Induction of IL-17 and IFN-γ in human CD4⁺T cells by supernatants of stimulated mono-DCs. Supernatants from differently stimulated mono-DCs were used to induce IL-17 and IFN-γ production from human CD4⁺ CD45RO⁻ T lymphocytes stimulated with anti-CD3 and anti-CD28. (A) Supernatants from IFN-γ–primed mono-DCs stimulated with 200 μg/ml zymosan or 1 μg/ml LPS+R848, or from unprimed mono-DCs stimulated with 10 μg/ml β-glucan, were evaluated by ELISA for IL-12, IL23, IL-6, and IL-1β production and for the capacity to induce IL-17 and IFN-γ in naive CD4⁺ T cells (mean ± SE from 10 independent experiments). (B) IL-17 and IFN-γ production was determined by ELISA in naive T cell cultures in the presence of supernatants from zymosan- or β-glucan–stimulated mono-DCs, and in the presence or absence of neutralizing anti–IL-12 p75 (20C2) or anti-p40 (C8.6) mAbs (mean ± SE from seven independent experiments). (C) Effect of neutralizing anti–TGF-β or anti–IL-6, or a mixture of both mAbs on IL-17 and IFN-γ production measured by ELISA in naive T cells cultured in the presence of supernatants from zymosan-stimulated mono-DCs. (D) Effect of 10 ng/ml IL-1β on IL-17 and IFN-γ production, as determined by ELISA in naive T cells cultured in the presence of IL-23 or an IL-12–depleted supernatant from LPS+R848–stimulated mono-DCs.

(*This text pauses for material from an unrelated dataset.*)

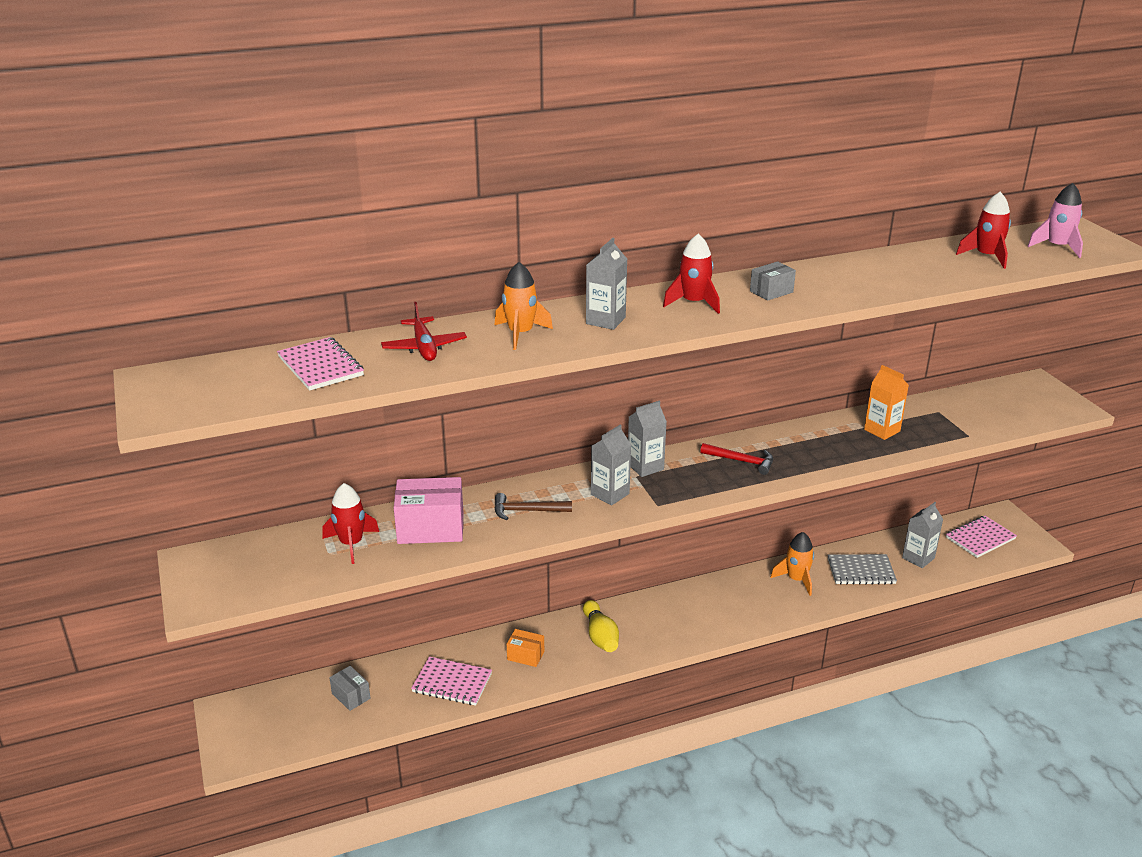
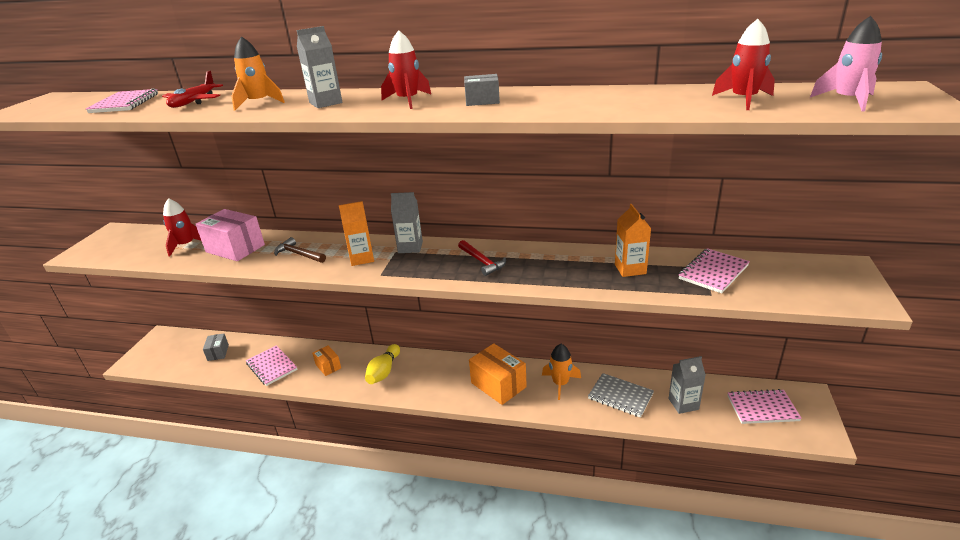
camera: 35 degrees right, 0 degrees up
(610, 494) = (362, 258): grey carton -> orange carton
(738, 603) = (498, 385): none -> orange box
(949, 414) = (713, 272): none -> pink notebook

Supernatants were diluted to contain IL-23 at a final concentration of 15 or 1.5 ng/ml (light and dark gray, respectively). Recombinant IL-23 was used at 15 or 1.5 ng/ml (light and dark gray, respectively). C and D show the mean ± SD from triplicate cultures. Similar results were obtained in three independent experiments.